Thursday, April 22, 2010

Field Music- Field Music (Measure)

“Too much of a good thing” has taken on a different connotation in the age of digital music, since you can line up the entire discography of a band and listen straight through without having to lift a finger once you click 'play.' On one hand, our attention span and willingness to listen to an album as a singular work has decreased greatly: it's too tempting to cherrypick your favorite songs and make your own playlist or mix CD. On the other hand, it's become easier than ever to listen to music at any time, so giving a new release your proper attention and patience is more likely to happen. Similarly, it's easier to listen to a band's output as one long block, or to skip around for comparing and contrasting. Thus, bands releasing long albums is a different matter now, since if they're listened to in the context of the rest of the band's discography, it all becomes one long mass of music and not so discrete and self contained.

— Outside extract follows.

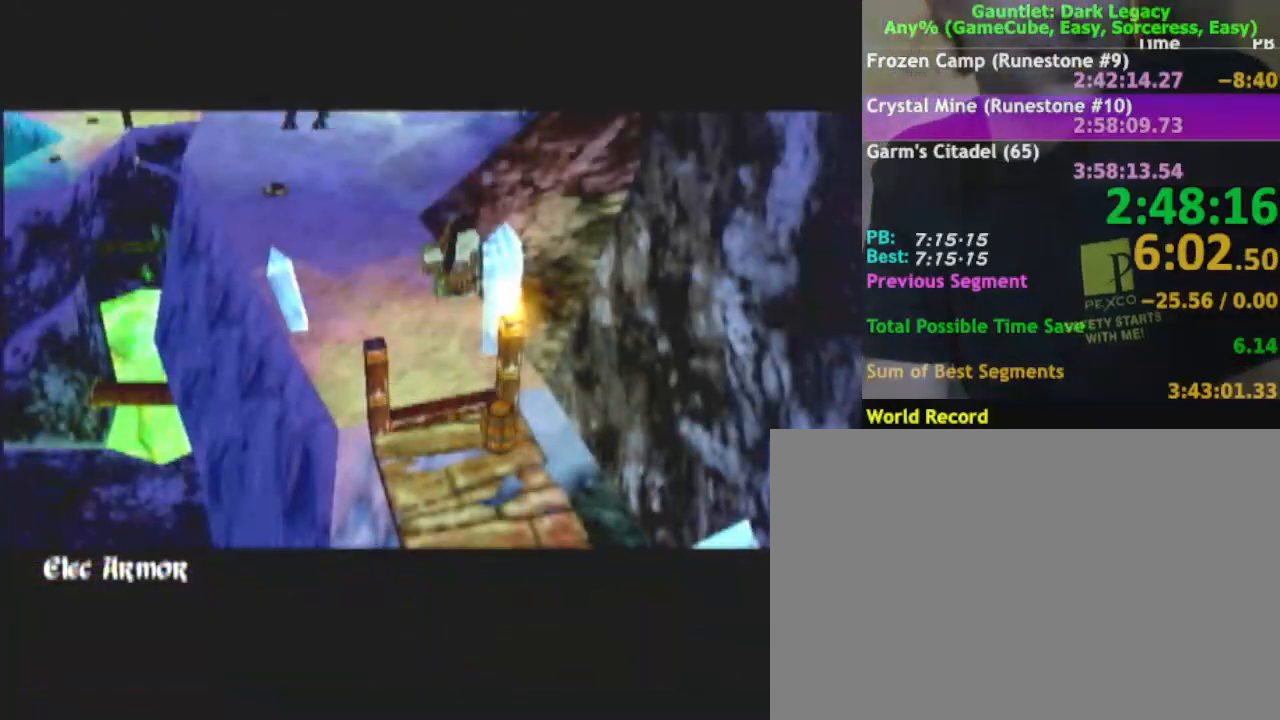
{"dt_ms": 500, "buttons": [], "left_stick": "down-right", "right_stick": "center", "events": [[33, "left_stick", "down-right"]]}
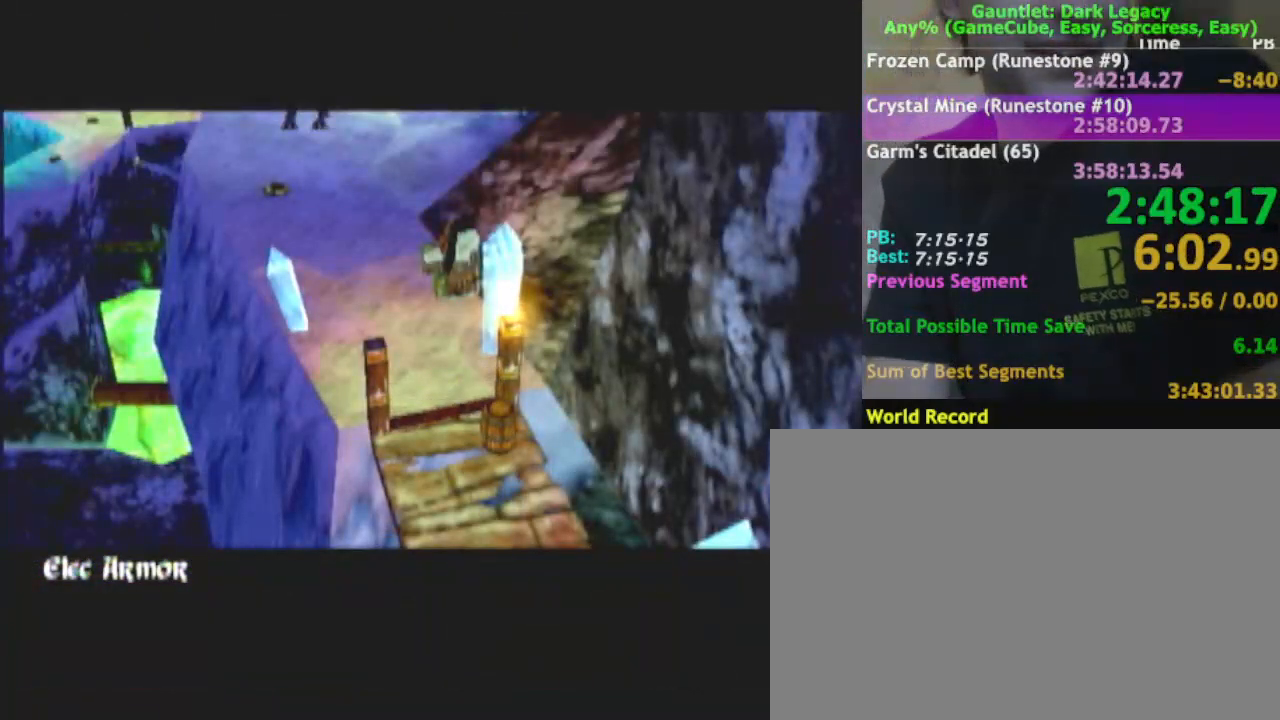
{"dt_ms": 500, "buttons": [], "left_stick": "down-right", "right_stick": "center", "events": []}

Why do I bring all of this up? Well, it's something I've been thinking a lot about while listening to and writing reviews of Joanna Newsom's Have One On Me and Field Music's Field Music (Measure). Both are long releases, with the former being a triple album and the latter a double. The huge difference is that Joanna Newsom's release suffers from inconsistency and monotonous-ness while Field Music's problem is that it's too much of a good thing. Perhaps most listeners won't see that as a problem, but I do. At least in this case.

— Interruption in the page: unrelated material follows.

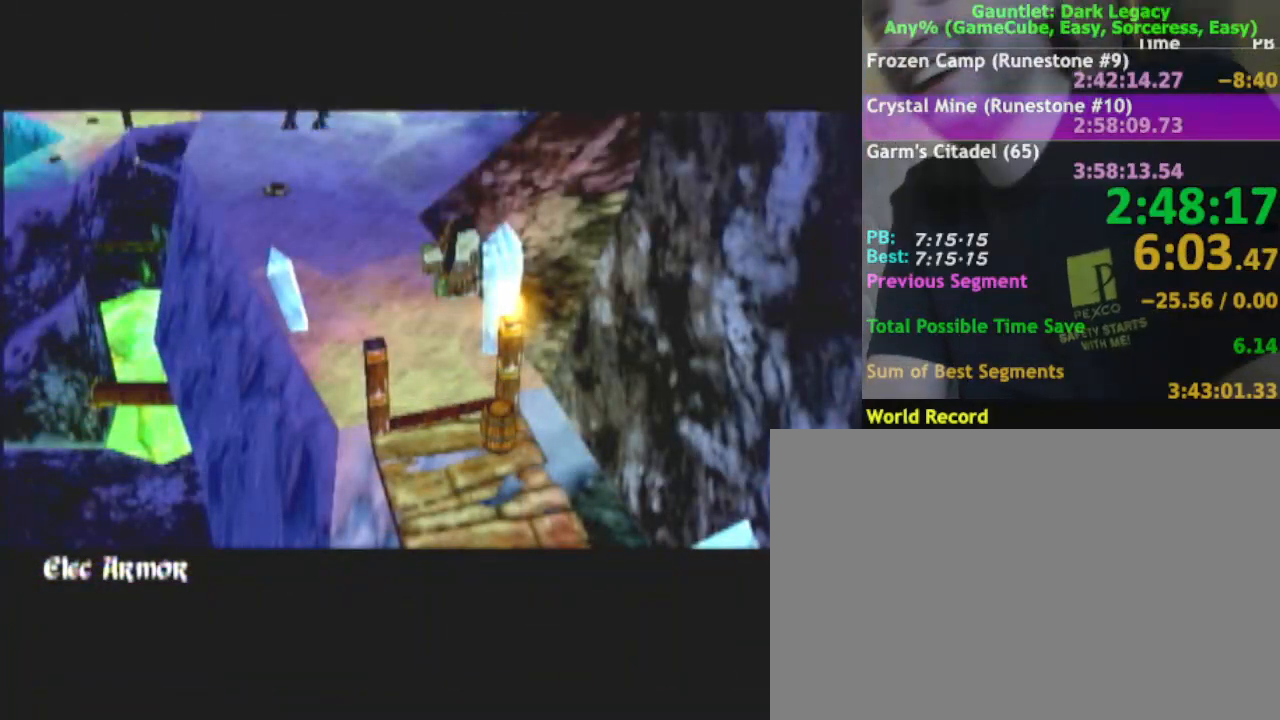
{"dt_ms": 500, "buttons": [], "left_stick": "down-right", "right_stick": "center", "events": []}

2007's Tones Of Town was a tight and focused album, heavily influenced by 60s pop/rock. Tracks like 'A House Is Not A Home' and 'Working To Work' contained hooks that creep up in your subconscious mind at random times, causing you to hum and tap a hard surface while waiting somewhere for something or someone, or to stumble over the lyrics while singing in the shower. Field Music (Measure), then, is the band's double album heavily indebted to 70s music, specifically AOR classic rock. The songs are much more guitar led and often feature crunchy riffs and licks, totally making the listener forget that the band is led by Scottish brothers who look more like impossibly skinny coffee shop baristas than rock stars. 'Each Time Is A New Time' has a grooving guitar and drums interplay that seems more akin to a White Stripes cover of a 70s staple than anything else. Also, the funky, lurching 'Let's Write A Book' kind of reminds me of David Bowie taking a detour in the land of the Fiery Furnaces circa Widow City, their take on 70s music.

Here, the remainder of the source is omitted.